The consequence of not figuring this out for payers, providers, and patients? High costs and unpredictability—both of which create tough coverage decisions for employers and health plans, says Osborne, who will speak at the Pharmaceutical Care Management Association Annual Meeting, which takes place in Scottsdale, Arizona, on September 23 and 24.
To address the challenge of getting these costly and lifesaving therapies to patients, he asks pharmaceutical leaders to channel their innovation—the very same innovation they tapped to bring lifesaving therapies to the marketplace—into figuring out how to make them accessible and affordable to patients and families.
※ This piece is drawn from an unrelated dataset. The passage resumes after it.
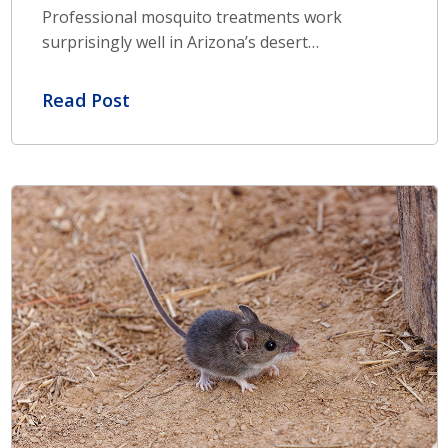
Professional mosquito treatments work
surprisingly well in Arizona’s desert…
Read Post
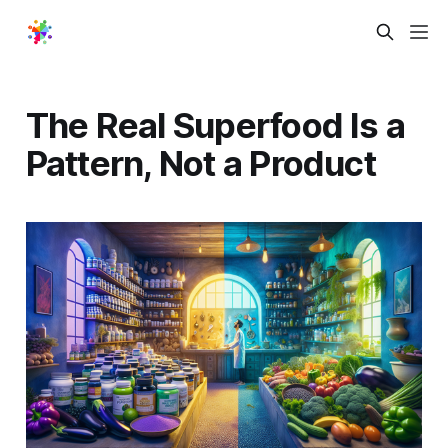
The Real Superfood Is a
Pattern, Not a Product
Managed Healthcare Executive (MHE) recently talked to Osborne about the need for new payment and contracting models for specialty drugs. The conversation was lightly edited for clarity.
MHE: What’s your overall strategy regarding new payment and contracting models for these new treatments?
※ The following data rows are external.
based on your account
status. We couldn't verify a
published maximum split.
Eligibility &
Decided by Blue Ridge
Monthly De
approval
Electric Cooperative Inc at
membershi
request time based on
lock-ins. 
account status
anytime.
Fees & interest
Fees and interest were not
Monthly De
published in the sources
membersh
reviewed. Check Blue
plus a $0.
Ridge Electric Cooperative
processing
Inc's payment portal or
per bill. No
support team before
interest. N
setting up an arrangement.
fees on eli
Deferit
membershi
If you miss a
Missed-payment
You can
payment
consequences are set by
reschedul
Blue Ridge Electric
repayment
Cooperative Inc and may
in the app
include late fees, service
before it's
Osborne: Express Scripts, which is part of Cigna, is a health services company that helps employers and health plans make medications safer, more accessible, and more affordable for more than 100 million Americans. We want to offer the marketplace new payment and contracting models that are simple, affordable, and predictable.
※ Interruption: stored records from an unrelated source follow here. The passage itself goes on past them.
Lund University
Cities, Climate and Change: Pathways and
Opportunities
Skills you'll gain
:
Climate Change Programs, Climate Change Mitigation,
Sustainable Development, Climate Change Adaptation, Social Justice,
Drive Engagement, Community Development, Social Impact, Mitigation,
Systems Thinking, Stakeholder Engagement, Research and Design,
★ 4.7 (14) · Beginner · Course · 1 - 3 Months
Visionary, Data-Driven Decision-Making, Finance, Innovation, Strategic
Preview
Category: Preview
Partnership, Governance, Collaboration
For more than 30 years, Express Scripts has stood alongside our clients, improving their members’ access to medications by inventing cost-saving solutions that provide great care to patients. We’re committed to looking for ways to expand access to innovative medications through solutions that improve quality and affordability.
MHE: Tell me about concrete efforts you’ve made to increase access to gene therapies.
Osborne: Gene therapies are one-time use drugs, and sometimes they’re curative. They’re innovative and can be very effective, but they’re expensive.
Embarc Benefit Protection, our most recent initiative, provides predictability for payers [to manage] the shock of a gene therapy claim through a fixed-dollar amount, per-person payment. This solution may insulate payers from the unpredictable “lightning strike” of high-cost gene therapy drug expenses, and thus make exclusion of coverage less likely.
An innovative payment model that Accredo is offering to payers is the ability to pay for these one-time therapies over time. Over a pre-determined payment schedule, health insurers can pay for these high-cost therapies over a number of years. This solution may help payers with their budgets and offer predictability in order to potentially make exclusion coverage less likely.
Aine Cryts is a writer based in Boston.